- **PAGE EXCERPT**

MEDITATIONS: ZHUANGZI; CHAPTER THIRTY-TWO
Lie Yukou
Studying the Course is and shall always be insufficient, for no amount of conscious understanding will allow our egos to dictate fate. We can only transform our attitudes about ourselves and allow our potential selves to come into being. However, saying such a thing is infinitely easier than doing so; and even if ten-thousand people read and agree, that will only make ten-thousand people no closer to correcting their attitudes than before they read anything.

- **PROVIDED DATA**
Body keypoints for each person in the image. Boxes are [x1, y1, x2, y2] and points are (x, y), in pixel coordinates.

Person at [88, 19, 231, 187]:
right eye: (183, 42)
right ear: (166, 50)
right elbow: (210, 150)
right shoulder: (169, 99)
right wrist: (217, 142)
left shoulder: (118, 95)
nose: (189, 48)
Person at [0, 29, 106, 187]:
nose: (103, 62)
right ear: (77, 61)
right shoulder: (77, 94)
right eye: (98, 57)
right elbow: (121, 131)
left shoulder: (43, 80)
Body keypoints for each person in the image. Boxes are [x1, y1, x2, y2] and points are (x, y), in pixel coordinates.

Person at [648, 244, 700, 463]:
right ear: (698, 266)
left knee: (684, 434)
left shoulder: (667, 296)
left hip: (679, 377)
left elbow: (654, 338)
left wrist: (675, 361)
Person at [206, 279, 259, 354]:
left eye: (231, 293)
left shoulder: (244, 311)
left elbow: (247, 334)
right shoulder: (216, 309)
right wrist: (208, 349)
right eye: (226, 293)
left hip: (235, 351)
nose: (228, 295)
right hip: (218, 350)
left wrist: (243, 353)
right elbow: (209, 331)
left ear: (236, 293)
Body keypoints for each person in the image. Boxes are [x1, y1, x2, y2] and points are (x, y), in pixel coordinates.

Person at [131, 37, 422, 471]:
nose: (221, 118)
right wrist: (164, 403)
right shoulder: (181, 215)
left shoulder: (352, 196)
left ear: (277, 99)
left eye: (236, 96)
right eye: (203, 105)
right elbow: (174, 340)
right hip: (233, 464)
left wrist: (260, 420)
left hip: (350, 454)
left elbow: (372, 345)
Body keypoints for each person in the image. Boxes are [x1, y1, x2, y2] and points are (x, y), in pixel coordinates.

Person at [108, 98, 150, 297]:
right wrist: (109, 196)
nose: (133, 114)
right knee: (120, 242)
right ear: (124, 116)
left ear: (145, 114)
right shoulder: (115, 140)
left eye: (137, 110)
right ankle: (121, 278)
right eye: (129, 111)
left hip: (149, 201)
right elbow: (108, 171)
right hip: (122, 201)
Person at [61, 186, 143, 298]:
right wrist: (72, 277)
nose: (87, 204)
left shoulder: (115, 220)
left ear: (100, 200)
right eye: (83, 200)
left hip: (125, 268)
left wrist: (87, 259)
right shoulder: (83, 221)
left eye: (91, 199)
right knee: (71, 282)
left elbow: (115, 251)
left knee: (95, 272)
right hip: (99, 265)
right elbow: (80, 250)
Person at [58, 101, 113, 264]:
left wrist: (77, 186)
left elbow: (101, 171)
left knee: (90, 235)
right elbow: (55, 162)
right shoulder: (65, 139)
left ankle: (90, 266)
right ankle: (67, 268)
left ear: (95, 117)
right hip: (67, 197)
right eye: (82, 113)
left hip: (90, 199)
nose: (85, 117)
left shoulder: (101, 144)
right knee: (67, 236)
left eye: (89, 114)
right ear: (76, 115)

- **EXERCISE REQUIREMENTS**
Answer these questions about the Zhuangzi meditation page, one per line:
1. Which chapter number does its heading give?
2. What title appears directly beneath that heading?
3. How many people does it say could read and agree yet be no closer to correcting their attitudes?

- **RESULT FOR THIS TASK**
1. Thirty-two
2. Lie Yukou
3. Ten-thousand